Obviamente que neste rito, tendo como objecto a frutificação, é a relação com a fertilidade agrária que sobressai entre os atributos da deusa.
Na lógica do neopaganismo, o ritual foi organizado pela PFI numa procura da ancestralidade viva, retirando referenciais a esse carácter ancestral das festas populares, mas tendo em vista a criação de um ritual contemporâneo, que acompanhe a renovação das mentalidades e das culturas.
Por opção expressa, o rito encontrou o seu mote na ancestralidade rural, ibérica, deixando cair um pouco as Floralia tal como se cultuavam na antiguidade romana.
Segundo nos foi explicado, a preparação do local onde ia ser realizado o rito visa acordar a terra e os menires.

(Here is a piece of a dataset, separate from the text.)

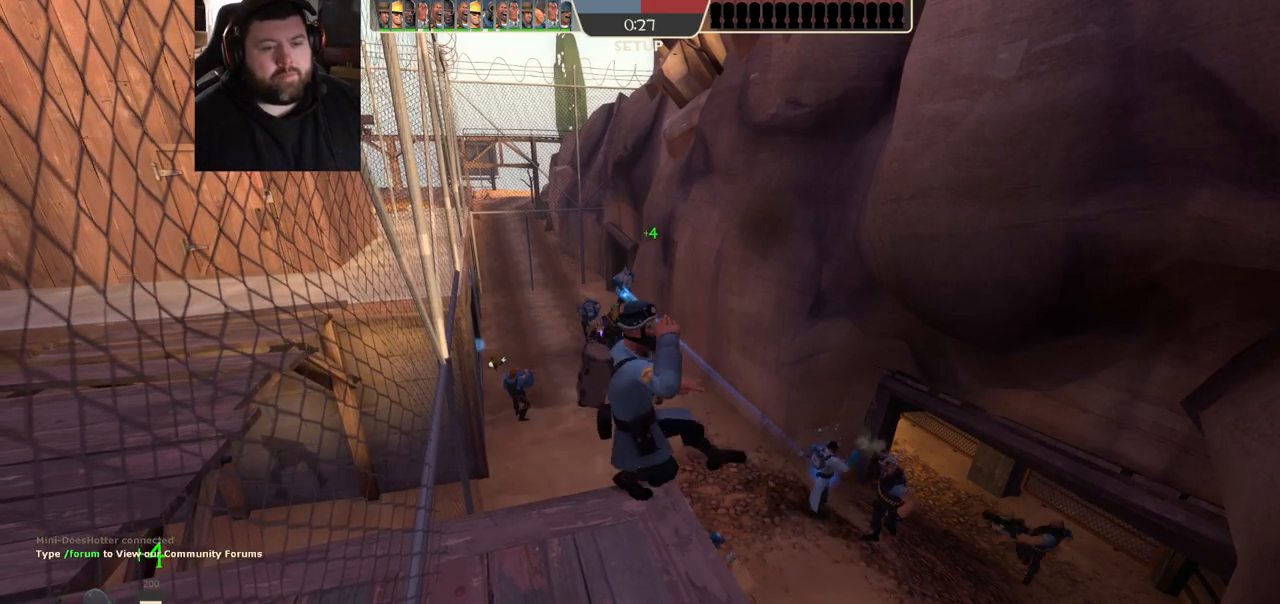
{"buttons": [], "left_stick": "left", "right_stick": "center", "events": [[100, "R3", "down"], [183, "R3", "up"]]}
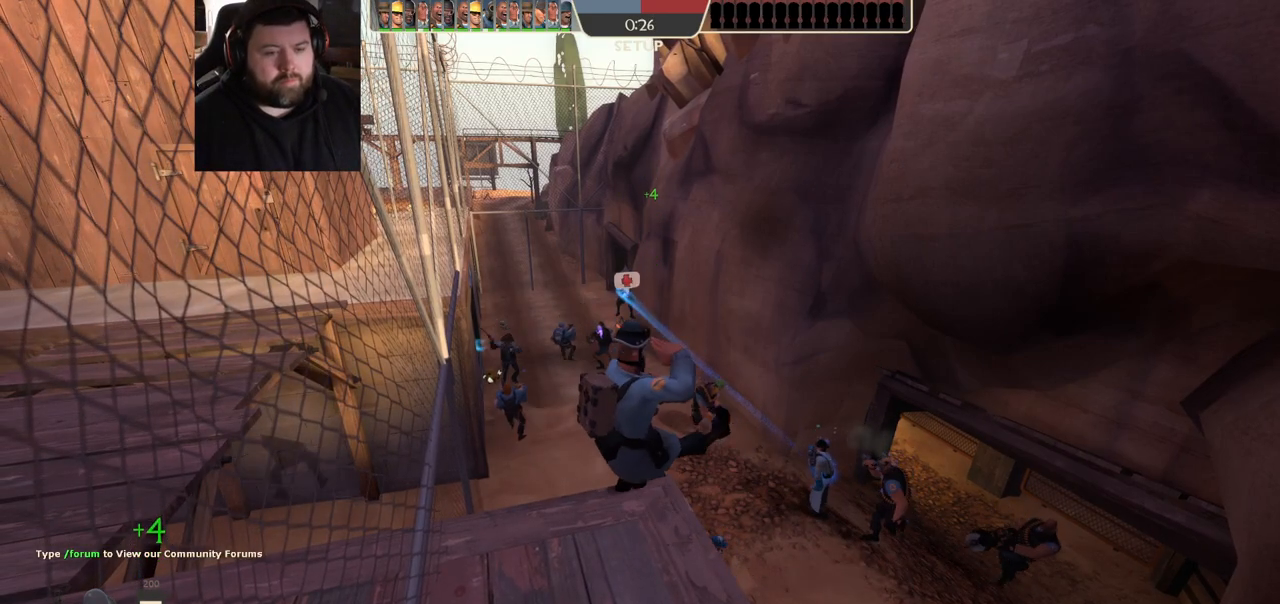
{"buttons": [], "left_stick": "left", "right_stick": "right", "events": [[433, "right_stick", "right"]]}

Neste tipo de rituais não há, como noutros que já presenciámos, a abertura dos portais do céu, pois quem os vai abrir é a força emanada do menir
Os participantes no rito a Atécina formaram em duas filas, mulheres à esquerda e homens à direita, avançando em conjunto ao som do canto feminino até a entrada do recinto sagrado, no campo de menires, onde eram aguardados pelos sumo-sacerdotes.
No campo ritual as mulheres seguraram, em fila, uma fita vermelha, enquanto os homens fizeram o mesmo, com uma fita amarela, posto o que sucessivamente se procedeu às oferendas a deusa, no menir principal. As cores correspondem ao sexo, sendo o homem o Sol e a mulher a Terra.
São, neste caso, os homens que oferecem a Atécina os produtos do labor do campo, vinho, leite, queijo e pão. As oferendas são colocadas no menir, em alguns casos especificamente num dado orifício, que pelos cultuantes é considerado a “boca do menir”, uma concavidade existente em todos os “menir de oferenda”, muito embora em certos casos a mesma se encontre na parte superior da pedra sagrada.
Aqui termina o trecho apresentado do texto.